**TAREFA A:** Colete da listagem todas as linhas em que aparece a palavra "García" e transcreva-as.

─── DOCUMENTO DE ORIGEM ───

Francesco Petrarca e o cobertor de Boccaccio

Por Mario Colleoni


Francesco Petrarca. Pintor anônimo. Acervo Castelo de Ambras, Áustria. 


 


Cinquenta anos depois do nascimento do florim de ouro, moeda com a qual a Europa primeiro sonhou imaginar o seu nome, viveu em Florença um famoso notário chamado Pietro di Parenzo, mais tarde conhecido pela contração do seu nome, Ser Petracco. A sua profissão, determinada no seu caso por razões hereditárias (o pai e o avô também eram advogados), estava ligada à usura e carregava o peso da suspeita. Embora trouxesse grandes benefícios, era considerado um exercício pouco piedoso. Logo, um ou dois anos depois, imersos num clima próspero e agitado como aquela Florença do Trecento, meio política, meio comercial, meio artesanal, os frequentes confrontos entre guelfos (apoiadores da primazia do poder espiritual do papa) e os gibelinos (defensores do poder temporal do imperador) forçaram Ser Petracco a procurar abrigo em Aretino sob o signo de um indigno exílio político. Foi no calor daquelas faias, ciprestes, carvalhos e castanheiras tão característicos de Arezzo que, no verão de 1304, nasceu o seu filho Francesco, um jovem que curiosamente veria a sua vida ligada ao direito por imposição paterna e que, com o tempo, acabaria por determinar os desígnios da poesia ocidental durante séculos. Esse jovem ficaria para a história com o nome de Francesco Petrarca.

─── DADOS FORNECIDOS ───

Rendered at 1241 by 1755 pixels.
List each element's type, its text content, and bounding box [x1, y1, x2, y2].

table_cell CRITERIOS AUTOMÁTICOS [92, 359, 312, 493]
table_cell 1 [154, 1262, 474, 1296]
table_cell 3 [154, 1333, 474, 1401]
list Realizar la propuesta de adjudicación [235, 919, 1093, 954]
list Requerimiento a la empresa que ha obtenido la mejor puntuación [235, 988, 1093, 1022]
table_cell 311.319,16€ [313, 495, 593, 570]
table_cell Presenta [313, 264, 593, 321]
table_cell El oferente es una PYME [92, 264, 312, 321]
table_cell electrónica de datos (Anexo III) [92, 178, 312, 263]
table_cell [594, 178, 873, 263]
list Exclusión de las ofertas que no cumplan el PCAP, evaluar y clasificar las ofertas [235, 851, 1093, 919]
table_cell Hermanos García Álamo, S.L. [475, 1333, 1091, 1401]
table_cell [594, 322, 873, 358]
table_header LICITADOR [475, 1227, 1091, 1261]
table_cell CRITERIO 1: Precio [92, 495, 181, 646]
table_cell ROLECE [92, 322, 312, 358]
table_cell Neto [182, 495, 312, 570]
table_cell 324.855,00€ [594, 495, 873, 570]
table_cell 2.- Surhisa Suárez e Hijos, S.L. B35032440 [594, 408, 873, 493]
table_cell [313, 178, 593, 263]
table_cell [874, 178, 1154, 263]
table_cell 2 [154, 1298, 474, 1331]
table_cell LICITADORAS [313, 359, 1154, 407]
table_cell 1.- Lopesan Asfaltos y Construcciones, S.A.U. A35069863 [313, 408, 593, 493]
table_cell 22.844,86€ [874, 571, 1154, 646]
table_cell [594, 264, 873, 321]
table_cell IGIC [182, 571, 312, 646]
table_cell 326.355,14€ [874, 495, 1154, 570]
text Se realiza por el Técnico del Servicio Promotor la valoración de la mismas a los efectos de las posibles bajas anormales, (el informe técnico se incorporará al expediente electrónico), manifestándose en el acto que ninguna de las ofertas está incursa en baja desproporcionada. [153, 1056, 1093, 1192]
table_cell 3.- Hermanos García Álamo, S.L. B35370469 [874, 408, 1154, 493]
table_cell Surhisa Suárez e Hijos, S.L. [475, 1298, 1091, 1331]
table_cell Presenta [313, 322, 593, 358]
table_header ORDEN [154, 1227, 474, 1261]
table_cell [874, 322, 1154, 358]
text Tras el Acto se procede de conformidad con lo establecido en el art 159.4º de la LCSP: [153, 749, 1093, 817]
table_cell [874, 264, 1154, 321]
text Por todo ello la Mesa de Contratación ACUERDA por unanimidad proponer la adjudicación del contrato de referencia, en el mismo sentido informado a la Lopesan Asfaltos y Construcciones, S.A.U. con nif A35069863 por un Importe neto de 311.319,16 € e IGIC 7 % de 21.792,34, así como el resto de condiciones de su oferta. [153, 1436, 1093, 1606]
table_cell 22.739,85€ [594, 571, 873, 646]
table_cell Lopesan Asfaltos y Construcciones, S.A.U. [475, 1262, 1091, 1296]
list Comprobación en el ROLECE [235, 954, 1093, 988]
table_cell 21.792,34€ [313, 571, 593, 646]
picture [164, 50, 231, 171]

───

**TAREFA B:** Retome o texto sobre Francesco Petrarca e dê continuidade a ele a partir da última frase apresentada.

**RESULTADO A:**
table_cell Hermanos García Álamo, S.L. [475, 1333, 1091, 1401]
table_cell 3.- Hermanos García Álamo, S.L. B35370469 [874, 408, 1154, 493]

**RESULTADO B:**
A sua vida, como uma constante entre os gênios universais, foi marcada por um profundo sentimento de liberdade e por uma incontrolável e vital paixão por vencer a morte. É Ser Petracco, seu pai, homem prudente e culto, amigo de Dante (com quem partilhava a adesão à facção branca do partido guelfo) e admirador de Virgílio, que lhe proporciona uma educação sólida e requintada, orientando-o com especial interesse pela jurisprudência. Pareceria o primeiro obstáculo na sua carreira se não fosse o fato de ter sido, na realidade, o primeiro impulso para Petrarca prever o seu destino. Tinha vinte e dois anos. Antes, sob os auspícios do novo papa, o pai decide arrastar os seus filhos para Carpentras, região da Occitânia francesa perto de Avignon, cidade onde Clemente V estabelecera a nova sede do papado (estamos no meio de um cisma na Igreja Católica) e onde Ser Petracco finalmente encontraria asilo, trabalho e estabilidade para sua família. Nessa altura, Francesco foi enviado para a Universidade de Montpellier para estudar diversas matérias, e foi aqui que, com apenas doze anos, foi incentivado por razões administrativas a reduzir o seu longo nome (o que deveria parecer muito estranho para um francês, ou nem tanto), escreve pela primeira vez o sobrenome pelo qual todos o conhecemos: Petrarca.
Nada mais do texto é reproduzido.